Given passage ::
Nodes at Kth level without duplicates in a Binary Tree

Given a binary tree with N nodes and an integer K, the task is to print nodes of the Kth level of a binary tree without duplicates.

Examples:

Input:       
          60             --- Level 0
         /  \
       50    30          --- Level 1
      /  \   /
    80   10 40           --- Level 2

K = 1
Output: 30 50

Input:
           50            --- Level 0
          /  \
        60    70         --- Level 1
       /  \   / \
     90   40 40  20      --- Level 2
K = 2
Output: 20 40 90

Approach: The idea is to traverse the Binary Tree using the Level Order Traversal with the help of queue and if the Level of the Traveral is K then store all the Nodes of that Level in a Set such that there are no duplicate nodes at that level.

Algorithm:



  • Intialize an Empty Queue to store the nodes at a level.
  • Enque the Root node of the Binary Tree in the queue.
  • Intialize the Level as 0, as the first level of the tree is supposed to be 0 here.
  • Intialize the flag as 0 to check Kth level is reached or not.
  • Iterate using a while loop untill the queue is not empty.

Dataset entries:
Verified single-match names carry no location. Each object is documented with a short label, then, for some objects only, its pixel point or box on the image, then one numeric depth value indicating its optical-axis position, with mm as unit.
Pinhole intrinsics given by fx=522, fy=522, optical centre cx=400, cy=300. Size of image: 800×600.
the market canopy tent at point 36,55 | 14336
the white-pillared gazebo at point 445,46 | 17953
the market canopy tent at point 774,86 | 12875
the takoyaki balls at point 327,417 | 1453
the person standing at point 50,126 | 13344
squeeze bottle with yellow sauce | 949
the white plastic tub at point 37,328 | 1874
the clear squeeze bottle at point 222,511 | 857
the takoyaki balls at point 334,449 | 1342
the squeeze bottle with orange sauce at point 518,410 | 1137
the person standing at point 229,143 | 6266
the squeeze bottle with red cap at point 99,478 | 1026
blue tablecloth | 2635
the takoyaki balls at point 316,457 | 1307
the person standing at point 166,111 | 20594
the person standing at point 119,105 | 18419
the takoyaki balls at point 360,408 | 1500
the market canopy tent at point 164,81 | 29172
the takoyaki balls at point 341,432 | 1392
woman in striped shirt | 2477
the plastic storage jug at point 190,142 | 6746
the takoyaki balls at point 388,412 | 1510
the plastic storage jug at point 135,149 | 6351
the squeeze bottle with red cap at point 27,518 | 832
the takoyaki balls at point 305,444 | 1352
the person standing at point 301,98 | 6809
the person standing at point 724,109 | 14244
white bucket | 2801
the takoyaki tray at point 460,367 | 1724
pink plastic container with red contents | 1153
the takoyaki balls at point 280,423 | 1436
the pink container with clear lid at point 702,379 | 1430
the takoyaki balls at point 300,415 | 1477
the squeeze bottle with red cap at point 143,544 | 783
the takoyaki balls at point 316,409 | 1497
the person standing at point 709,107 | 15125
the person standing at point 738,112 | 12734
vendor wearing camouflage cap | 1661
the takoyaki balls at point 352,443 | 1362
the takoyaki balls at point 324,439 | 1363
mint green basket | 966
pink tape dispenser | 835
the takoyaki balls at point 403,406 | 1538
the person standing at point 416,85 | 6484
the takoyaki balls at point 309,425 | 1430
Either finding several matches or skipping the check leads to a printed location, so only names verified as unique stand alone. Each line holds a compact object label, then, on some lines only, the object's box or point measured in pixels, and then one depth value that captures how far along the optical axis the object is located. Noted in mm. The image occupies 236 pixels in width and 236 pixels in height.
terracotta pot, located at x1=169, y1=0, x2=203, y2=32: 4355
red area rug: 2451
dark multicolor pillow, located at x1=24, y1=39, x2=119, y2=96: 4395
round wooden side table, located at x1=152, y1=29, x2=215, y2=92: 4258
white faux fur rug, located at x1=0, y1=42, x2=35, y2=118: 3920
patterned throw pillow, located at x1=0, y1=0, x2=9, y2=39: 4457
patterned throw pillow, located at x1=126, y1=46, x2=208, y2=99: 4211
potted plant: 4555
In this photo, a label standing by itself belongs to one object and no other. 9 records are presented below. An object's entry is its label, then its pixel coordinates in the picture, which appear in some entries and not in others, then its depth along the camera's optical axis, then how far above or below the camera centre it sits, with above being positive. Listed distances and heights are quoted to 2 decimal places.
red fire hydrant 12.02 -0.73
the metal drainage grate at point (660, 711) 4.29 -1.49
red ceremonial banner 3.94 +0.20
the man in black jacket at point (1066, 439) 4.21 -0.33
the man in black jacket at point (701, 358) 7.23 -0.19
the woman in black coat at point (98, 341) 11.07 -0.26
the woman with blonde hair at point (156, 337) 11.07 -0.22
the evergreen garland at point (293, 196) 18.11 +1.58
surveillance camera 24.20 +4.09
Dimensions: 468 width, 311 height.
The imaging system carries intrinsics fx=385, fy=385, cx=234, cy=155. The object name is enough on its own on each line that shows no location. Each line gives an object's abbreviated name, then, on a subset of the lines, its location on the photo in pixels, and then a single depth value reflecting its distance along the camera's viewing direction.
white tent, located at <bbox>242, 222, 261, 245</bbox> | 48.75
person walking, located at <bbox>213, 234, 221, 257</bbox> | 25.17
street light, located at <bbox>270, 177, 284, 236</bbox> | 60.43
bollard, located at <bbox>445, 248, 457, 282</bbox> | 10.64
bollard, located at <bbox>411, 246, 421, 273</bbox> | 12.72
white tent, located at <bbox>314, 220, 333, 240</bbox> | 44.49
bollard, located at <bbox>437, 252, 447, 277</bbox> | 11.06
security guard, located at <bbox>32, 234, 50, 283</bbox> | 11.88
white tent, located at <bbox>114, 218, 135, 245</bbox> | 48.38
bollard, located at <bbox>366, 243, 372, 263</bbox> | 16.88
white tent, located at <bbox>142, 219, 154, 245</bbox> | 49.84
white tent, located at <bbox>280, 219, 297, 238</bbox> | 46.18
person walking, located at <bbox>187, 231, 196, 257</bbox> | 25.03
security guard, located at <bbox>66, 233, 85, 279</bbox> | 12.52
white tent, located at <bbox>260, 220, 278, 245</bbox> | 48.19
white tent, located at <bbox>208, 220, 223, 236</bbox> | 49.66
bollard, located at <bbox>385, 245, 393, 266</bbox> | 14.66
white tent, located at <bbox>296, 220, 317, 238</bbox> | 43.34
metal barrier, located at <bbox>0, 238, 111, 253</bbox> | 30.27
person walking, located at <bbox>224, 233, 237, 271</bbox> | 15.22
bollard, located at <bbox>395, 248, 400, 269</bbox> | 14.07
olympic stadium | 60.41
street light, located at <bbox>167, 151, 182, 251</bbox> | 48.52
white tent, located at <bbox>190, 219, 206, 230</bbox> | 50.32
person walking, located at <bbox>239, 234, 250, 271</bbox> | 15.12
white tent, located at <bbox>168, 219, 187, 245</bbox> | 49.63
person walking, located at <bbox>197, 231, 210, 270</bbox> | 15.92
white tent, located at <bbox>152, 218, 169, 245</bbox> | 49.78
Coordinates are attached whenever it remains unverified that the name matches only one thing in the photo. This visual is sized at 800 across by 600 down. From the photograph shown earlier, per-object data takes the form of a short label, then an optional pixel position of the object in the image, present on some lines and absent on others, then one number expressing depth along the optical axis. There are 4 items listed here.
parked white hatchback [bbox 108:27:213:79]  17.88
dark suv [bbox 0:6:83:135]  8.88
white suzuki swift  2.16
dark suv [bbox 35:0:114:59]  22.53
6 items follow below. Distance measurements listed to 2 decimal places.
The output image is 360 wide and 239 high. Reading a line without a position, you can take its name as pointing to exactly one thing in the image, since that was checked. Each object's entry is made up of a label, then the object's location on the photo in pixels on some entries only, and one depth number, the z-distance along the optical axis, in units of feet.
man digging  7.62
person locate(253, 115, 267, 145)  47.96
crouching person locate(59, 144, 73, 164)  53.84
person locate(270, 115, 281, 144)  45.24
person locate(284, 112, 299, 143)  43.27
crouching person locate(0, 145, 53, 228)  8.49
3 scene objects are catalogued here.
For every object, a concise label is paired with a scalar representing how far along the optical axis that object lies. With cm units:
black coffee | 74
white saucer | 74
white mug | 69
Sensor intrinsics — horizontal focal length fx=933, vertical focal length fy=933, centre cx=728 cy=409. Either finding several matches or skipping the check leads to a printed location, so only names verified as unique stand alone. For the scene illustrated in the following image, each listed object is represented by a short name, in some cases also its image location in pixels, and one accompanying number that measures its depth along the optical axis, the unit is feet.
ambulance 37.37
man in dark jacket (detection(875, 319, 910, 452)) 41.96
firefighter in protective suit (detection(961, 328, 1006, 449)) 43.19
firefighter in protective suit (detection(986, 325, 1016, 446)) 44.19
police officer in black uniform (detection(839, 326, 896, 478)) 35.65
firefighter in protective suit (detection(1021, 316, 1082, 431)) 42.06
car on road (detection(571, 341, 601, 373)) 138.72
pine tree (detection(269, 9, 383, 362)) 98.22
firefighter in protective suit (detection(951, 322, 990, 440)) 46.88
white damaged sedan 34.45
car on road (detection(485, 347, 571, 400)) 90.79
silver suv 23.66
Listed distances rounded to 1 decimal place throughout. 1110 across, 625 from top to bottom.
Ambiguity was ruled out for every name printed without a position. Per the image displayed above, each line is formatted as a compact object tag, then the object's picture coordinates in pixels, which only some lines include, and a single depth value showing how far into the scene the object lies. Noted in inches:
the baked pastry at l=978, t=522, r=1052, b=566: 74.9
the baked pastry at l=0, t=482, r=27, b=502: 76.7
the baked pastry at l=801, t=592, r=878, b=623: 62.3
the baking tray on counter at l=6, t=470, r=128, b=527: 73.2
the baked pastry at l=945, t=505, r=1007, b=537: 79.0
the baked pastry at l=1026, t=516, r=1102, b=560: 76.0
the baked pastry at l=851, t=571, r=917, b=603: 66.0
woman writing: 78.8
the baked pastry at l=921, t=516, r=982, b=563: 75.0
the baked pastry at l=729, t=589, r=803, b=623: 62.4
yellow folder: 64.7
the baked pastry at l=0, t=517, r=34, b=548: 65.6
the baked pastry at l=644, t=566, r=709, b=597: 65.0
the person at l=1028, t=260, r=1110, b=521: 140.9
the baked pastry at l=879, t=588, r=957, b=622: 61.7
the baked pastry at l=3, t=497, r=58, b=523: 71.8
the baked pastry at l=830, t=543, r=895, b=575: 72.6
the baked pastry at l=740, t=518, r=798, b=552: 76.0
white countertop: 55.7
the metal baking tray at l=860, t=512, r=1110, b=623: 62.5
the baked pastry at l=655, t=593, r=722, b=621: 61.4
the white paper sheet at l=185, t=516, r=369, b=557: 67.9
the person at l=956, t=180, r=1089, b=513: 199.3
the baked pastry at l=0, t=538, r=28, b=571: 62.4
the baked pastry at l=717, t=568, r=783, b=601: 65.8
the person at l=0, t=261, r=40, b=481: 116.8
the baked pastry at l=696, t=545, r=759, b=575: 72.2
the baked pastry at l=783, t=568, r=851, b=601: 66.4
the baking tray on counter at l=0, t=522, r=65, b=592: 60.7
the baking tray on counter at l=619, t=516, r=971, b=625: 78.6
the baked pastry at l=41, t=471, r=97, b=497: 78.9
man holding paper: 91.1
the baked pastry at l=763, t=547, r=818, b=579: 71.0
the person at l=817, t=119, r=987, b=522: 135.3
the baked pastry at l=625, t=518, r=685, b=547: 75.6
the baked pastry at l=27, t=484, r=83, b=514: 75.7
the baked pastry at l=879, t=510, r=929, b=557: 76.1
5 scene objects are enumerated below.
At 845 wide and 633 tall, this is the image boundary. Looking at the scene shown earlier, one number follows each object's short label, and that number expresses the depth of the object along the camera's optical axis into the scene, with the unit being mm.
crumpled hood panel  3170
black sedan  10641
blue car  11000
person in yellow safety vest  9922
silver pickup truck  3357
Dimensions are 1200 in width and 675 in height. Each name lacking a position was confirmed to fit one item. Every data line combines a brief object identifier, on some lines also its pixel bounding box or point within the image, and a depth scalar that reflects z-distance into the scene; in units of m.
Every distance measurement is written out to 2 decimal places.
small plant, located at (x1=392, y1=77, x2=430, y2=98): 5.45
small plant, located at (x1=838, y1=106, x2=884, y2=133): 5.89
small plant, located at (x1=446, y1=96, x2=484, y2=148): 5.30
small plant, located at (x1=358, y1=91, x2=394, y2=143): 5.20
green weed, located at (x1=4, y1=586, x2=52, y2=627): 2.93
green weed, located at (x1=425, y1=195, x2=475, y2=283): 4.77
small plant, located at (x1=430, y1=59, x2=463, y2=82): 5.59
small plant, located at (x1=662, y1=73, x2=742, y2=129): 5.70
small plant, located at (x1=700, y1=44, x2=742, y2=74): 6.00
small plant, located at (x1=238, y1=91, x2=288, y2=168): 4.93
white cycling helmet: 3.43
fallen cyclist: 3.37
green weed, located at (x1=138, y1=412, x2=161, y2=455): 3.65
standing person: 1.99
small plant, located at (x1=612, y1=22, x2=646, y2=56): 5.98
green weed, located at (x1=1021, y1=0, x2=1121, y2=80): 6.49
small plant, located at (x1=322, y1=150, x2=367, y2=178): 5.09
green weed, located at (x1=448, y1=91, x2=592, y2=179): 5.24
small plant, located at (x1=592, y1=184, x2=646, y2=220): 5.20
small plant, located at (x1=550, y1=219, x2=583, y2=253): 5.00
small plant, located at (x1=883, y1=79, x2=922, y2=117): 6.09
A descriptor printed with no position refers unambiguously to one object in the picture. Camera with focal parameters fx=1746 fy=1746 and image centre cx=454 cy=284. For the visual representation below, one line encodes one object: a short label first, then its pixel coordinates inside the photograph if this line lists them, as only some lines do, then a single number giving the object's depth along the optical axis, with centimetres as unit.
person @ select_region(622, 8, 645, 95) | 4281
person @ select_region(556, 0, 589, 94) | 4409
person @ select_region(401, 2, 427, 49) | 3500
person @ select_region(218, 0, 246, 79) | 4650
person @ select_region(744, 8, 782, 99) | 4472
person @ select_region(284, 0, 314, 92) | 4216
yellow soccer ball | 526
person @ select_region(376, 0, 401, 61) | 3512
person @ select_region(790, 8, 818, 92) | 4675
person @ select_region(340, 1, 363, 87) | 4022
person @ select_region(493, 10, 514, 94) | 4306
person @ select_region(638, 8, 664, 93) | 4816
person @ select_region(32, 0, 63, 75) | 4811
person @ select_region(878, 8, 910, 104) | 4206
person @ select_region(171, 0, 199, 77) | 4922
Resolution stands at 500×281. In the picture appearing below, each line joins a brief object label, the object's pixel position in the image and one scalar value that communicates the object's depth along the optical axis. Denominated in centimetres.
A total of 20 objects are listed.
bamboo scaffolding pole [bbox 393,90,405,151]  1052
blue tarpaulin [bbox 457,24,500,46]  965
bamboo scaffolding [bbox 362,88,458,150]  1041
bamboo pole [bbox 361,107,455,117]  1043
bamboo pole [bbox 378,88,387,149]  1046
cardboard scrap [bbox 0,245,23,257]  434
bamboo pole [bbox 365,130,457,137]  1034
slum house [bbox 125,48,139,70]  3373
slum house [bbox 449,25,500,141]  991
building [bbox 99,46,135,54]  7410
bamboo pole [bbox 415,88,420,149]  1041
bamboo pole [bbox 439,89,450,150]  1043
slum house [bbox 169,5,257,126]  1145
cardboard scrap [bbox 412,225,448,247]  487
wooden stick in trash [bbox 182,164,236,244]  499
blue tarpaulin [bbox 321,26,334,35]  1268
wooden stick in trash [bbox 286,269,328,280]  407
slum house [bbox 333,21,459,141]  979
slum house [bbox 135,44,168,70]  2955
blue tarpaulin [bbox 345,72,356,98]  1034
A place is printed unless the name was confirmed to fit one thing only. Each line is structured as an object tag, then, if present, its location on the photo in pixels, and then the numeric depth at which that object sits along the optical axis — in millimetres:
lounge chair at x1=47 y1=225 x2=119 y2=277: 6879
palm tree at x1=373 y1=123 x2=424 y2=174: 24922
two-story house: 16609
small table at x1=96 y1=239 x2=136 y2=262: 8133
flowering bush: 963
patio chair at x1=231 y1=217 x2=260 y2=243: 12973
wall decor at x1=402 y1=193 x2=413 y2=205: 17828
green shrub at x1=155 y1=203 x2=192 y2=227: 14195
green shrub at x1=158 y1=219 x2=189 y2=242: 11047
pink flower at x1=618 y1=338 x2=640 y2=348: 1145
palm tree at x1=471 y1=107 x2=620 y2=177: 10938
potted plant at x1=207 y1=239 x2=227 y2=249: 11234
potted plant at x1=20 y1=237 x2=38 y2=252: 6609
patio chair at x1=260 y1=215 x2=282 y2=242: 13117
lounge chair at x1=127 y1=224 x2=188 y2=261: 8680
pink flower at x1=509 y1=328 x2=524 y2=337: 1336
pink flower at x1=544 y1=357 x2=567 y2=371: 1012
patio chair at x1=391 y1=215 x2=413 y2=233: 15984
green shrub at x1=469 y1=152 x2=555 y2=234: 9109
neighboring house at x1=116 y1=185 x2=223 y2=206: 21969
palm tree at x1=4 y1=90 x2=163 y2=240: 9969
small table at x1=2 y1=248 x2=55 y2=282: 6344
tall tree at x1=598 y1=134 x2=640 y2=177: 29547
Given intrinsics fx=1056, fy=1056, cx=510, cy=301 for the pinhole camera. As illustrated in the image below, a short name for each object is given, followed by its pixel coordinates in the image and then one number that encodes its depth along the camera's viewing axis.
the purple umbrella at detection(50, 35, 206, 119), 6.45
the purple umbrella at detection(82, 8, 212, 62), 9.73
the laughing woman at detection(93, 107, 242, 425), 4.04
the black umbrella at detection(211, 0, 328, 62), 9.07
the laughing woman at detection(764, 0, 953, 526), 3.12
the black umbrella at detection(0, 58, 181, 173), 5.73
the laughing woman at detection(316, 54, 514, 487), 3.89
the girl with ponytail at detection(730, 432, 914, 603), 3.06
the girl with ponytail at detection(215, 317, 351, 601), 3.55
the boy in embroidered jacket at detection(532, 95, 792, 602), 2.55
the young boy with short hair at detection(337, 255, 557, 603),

Actions to take ::
1. In the binary tree article, what structure holds the nodes of level K so that duplicates are excluded?
2. Restate word for word the binary tree article from "Approach: The idea" to "at a level.".
3. List every node value that appears in the first input tree of the binary tree article.

Exercise results ::
1. A set.

2.
Approach: The idea is to traverse the Binary Tree using the Level Order Traversal with the help of queue and if the Level of the Traveral is K then store all the Nodes of that Level in a Set such that there are no duplicate nodes at that level.

Algorithm:



  • Intialize an Empty Queue to store the nodes at a level.

3. 60, 50, 30, 80, 10, 40